According to SANDRP between December 2020 to March 2022, in Tamil Nadu 19 people lost their lives and 10 suffered injuries owing to sand mining related violence and accidents.

=== Suppression of Journalists ===
Journalists reporting on sand mining are silenced using defamation lawsuits, intimidation, and threats of violence. For instance, Sandhya Ravishankar, a Chennai-based journalist, had to face a targeted harassment and hate campaign for writing a 4 part series of articles published in The Wire on illegal beach sand mining.

=== Pacification of locals ===
In response to local protests and opposition in many villages affected by their activities, sand miners began to employ a combination of rewards and threats. They provided funding to local temples, and for local festivals. They provided money to village panchayats and those running for it, paying Sarpanches Rs 40 lakhs (4 million), ex-Sarpanches Rs 20 lakhs (2 million), and the local leaders of parties Rs 1-2 lakhs (100 thousand to 200 thousand) each. Later on they began distributing cash to villagers on a per ration card basis, with the exact amount varying by the region, The Hindu had reported a figure of Rs 5000 per Ration card for two villages in Vellore district, while Scroll.in had reported a figure of Rs 4700 for villages in Villupuram district. This along with the domination of sand mining in the local economy, has led to some villagers turning hostile towards any attempts to stop sand mining in their village.

== Legal battle ==
There have been numerous petitions against illegal sand mining in the courts and the National Green Tribunal. In 2001, the Madras High Court in response to a public interest litigation (PIL) cancelled all mining leases granted without an auction. In 2010, the Madras High Court issued an order halting sand mining on Thenpennaiyar river, however this order was only implemented for a month by the administration In 2013 the National Green Tribunal banned illegal sand and mineral mining in beaches of Tamil Nadu and Kerala without environmental clearances. However, this order too was not implemented on the ground. In November 2017, the Madras High Court ordered all sand mining and quarrying to be banned in the state within 6 months and halted the issuance of any new leases, and ordered the state government to enact regulations on import of sand. The Madras High court refused to stay the order in response to an appeal by the Tamil Nadu government.

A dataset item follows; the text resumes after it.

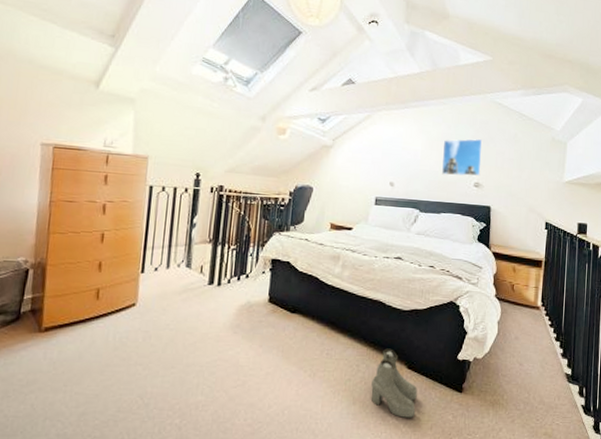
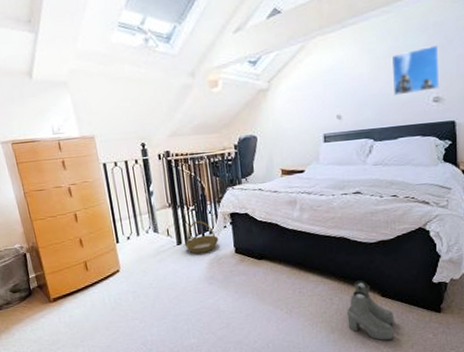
basket: none [216,262,255,297] -> present [184,221,219,254]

The Supreme Court stayed this order in the following year.

In April 2022, the National Green Tribunal directed the Chief Secretary of Tamil Nadu to form a permanent panel to monitor illegal sand mining in Chennai, in response to illegal sand mining on the Cooum river. It also directed the police to patrol areas prone to illegal sand mining, confiscate any heavy vehicles involved, and install CCTV cameras to monitor such places.

==Government Response==
To curtail the rampant mining, in November 2013, Government of Tamil Nadu banned mining in 71 of the 90 sand quarries. Then in January 2014, the Union Ministry of Environment and Forests issued guidelines, according to which quarries with lease area of five to 25 hectares can only allow manual mining, but there was ambiguity on whether the rules were applicable to existing quarries too, the state PWD believed existing quarries were exempt and could continue using heavy machinery. However illegal sand mining is rampant according to newspaper reports and observation.

The Union Ministry of Mines in an affidavit to the Madras High Court stated that responsibility for prevention of illegal mining lay with the state government and only the state government can take direct action against illegal mining.